**Exercise directions:** Scan the lines below for "owner" and copy the matches.

**Given data:**
++++++
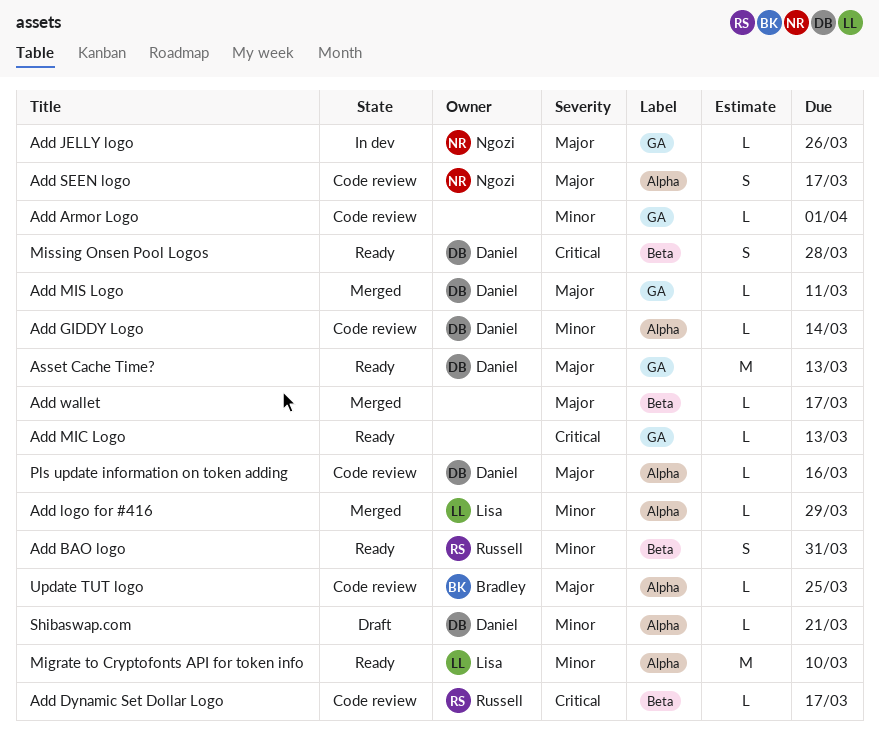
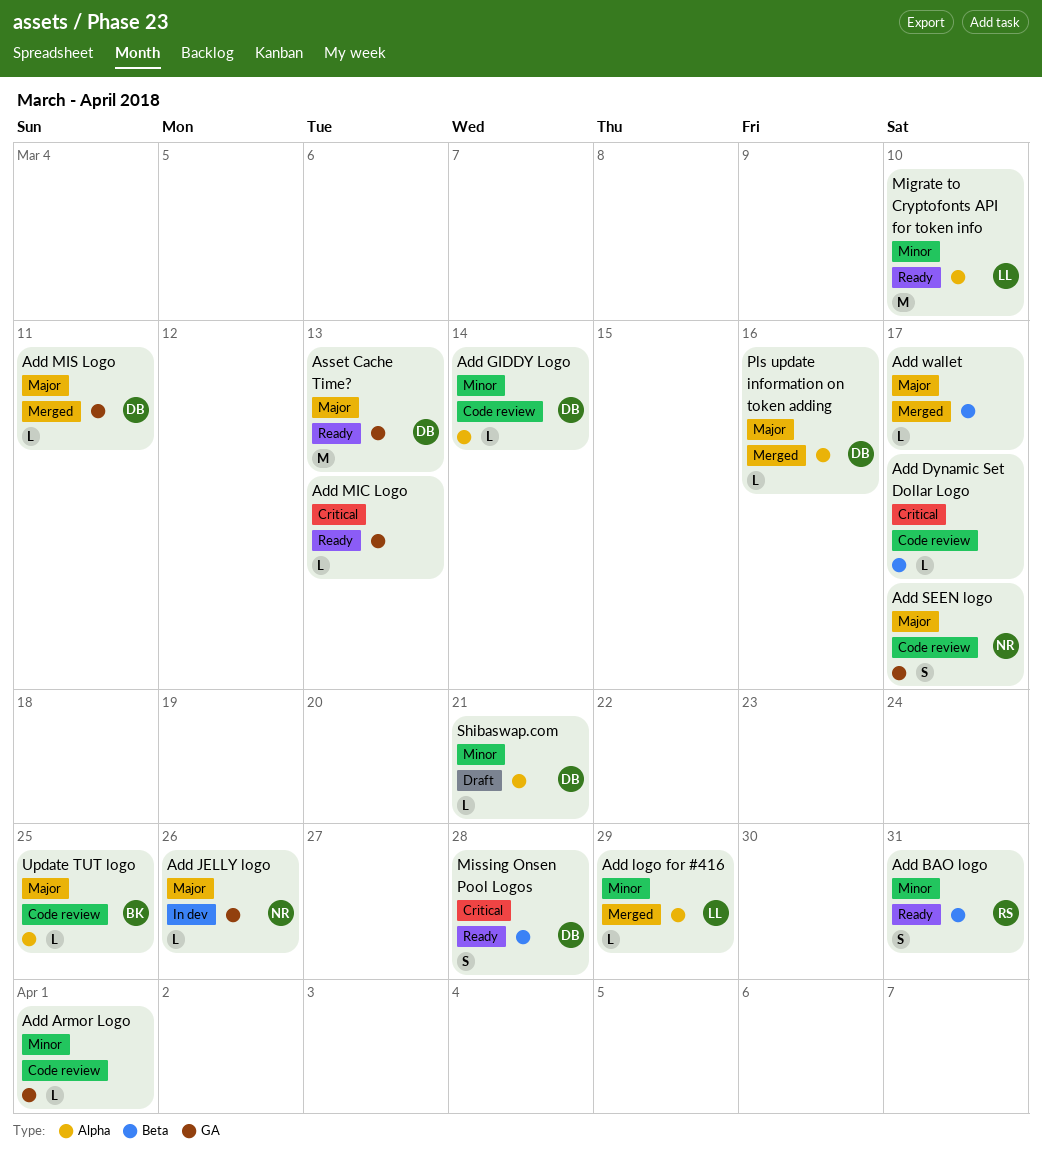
Add Dynamic Set Dollar Logo, owner: Russell -> none
Add SEEN logo, label: Alpha -> GA
Pls update information on token adding, status: Code review -> Merged

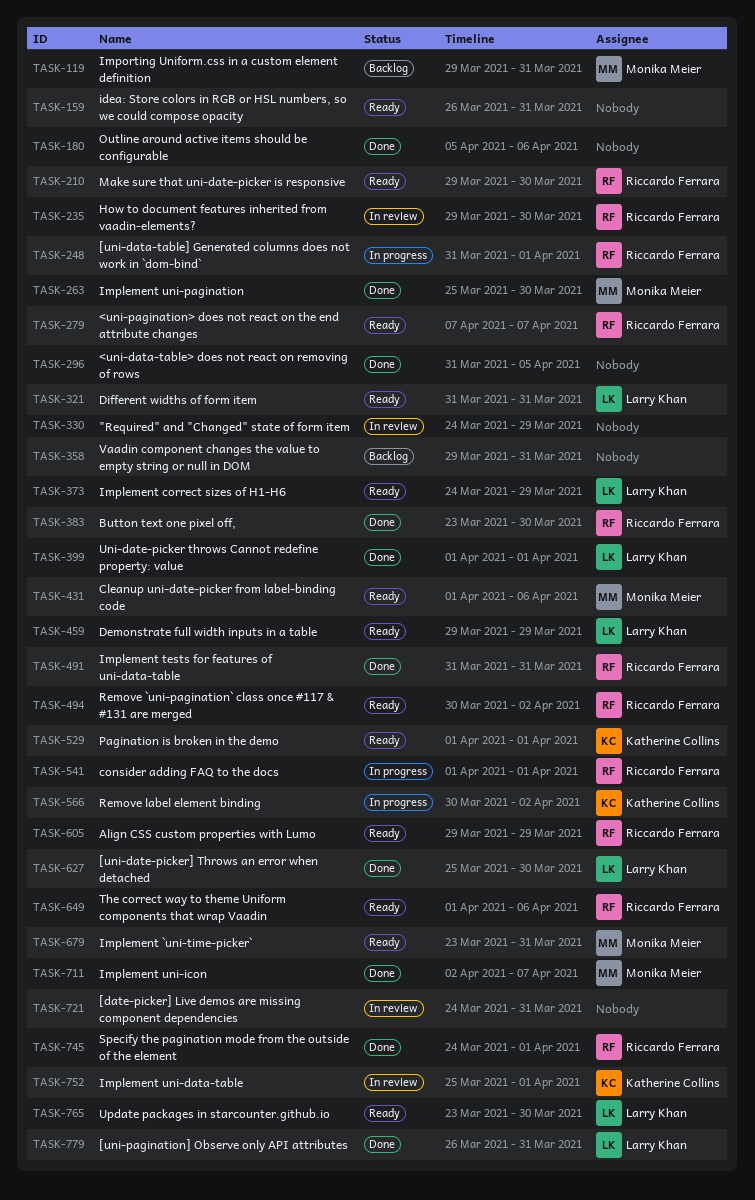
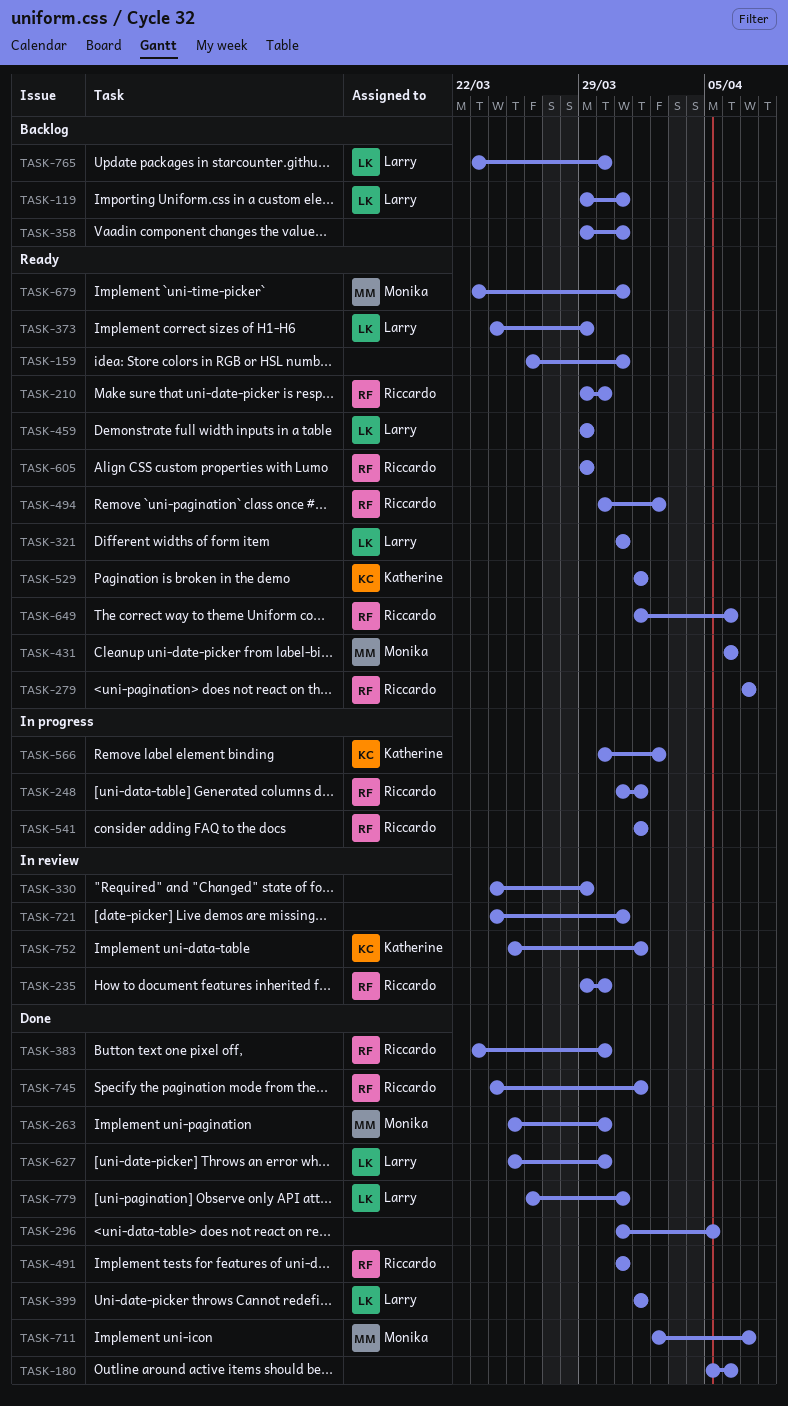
TASK-119, owner: Monika Meier -> Larry Khan
TASK-431, start: Apr 1 -> Apr 6
TASK-765, status: Ready -> Backlog

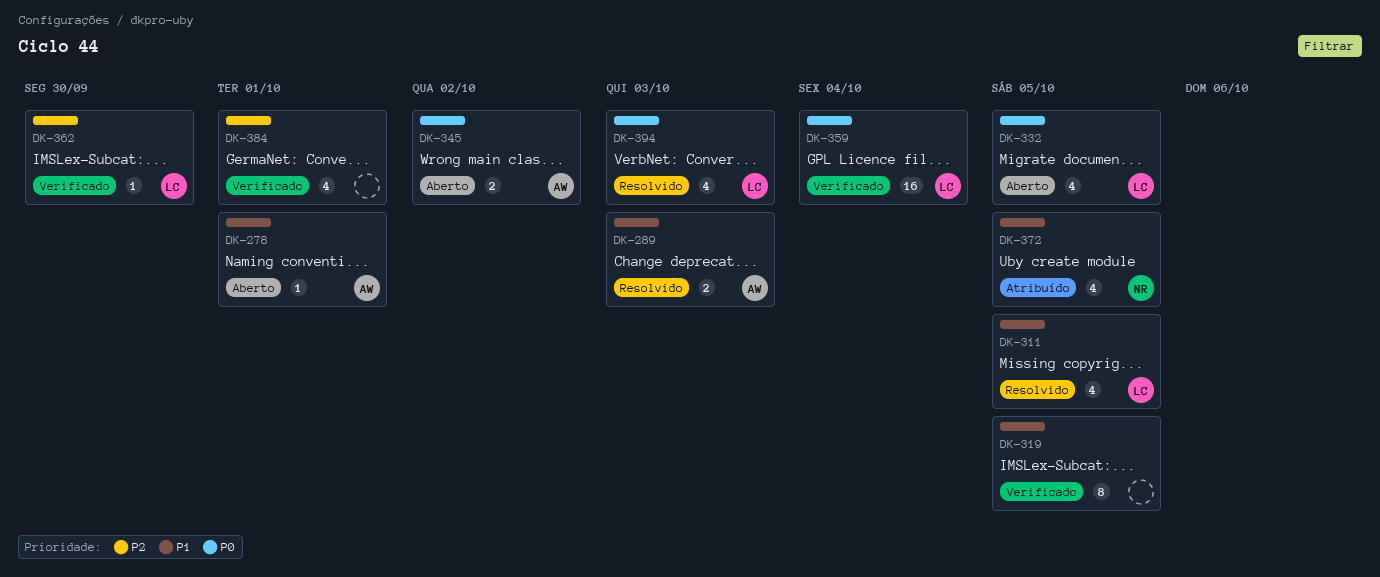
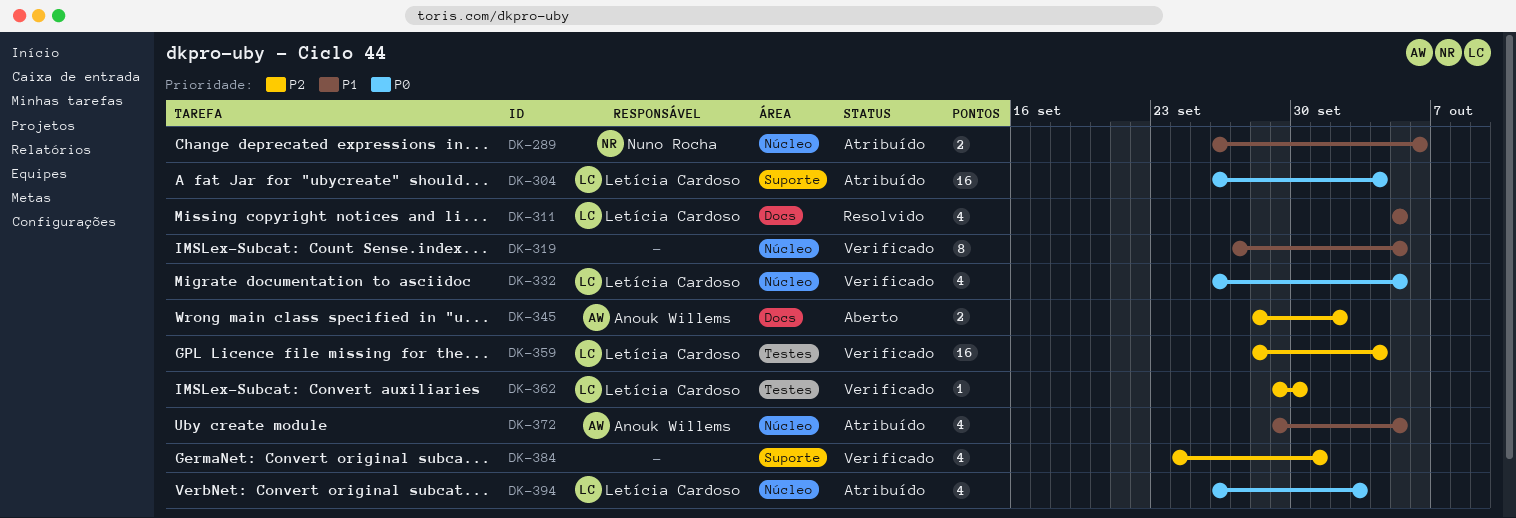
DK-278: present -> none
DK-289, status: Resolvido -> Atribuído
DK-289, owner: Anouk Willems -> Nuno Rocha
DK-289, due: Oct 3 -> Oct 6
DK-304: none -> present
DK-332, status: Aberto -> Verificado
DK-345, priority: P0 -> P2
DK-359, priority: P0 -> P2
DK-372, owner: Nuno Rocha -> Anouk Willems
DK-394, status: Resolvido -> Atribuído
++++++
**Task result:**
Add Dynamic Set Dollar Logo, owner: Russell -> none
TASK-119, owner: Monika Meier -> Larry Khan
DK-289, owner: Anouk Willems -> Nuno Rocha
DK-372, owner: Nuno Rocha -> Anouk Willems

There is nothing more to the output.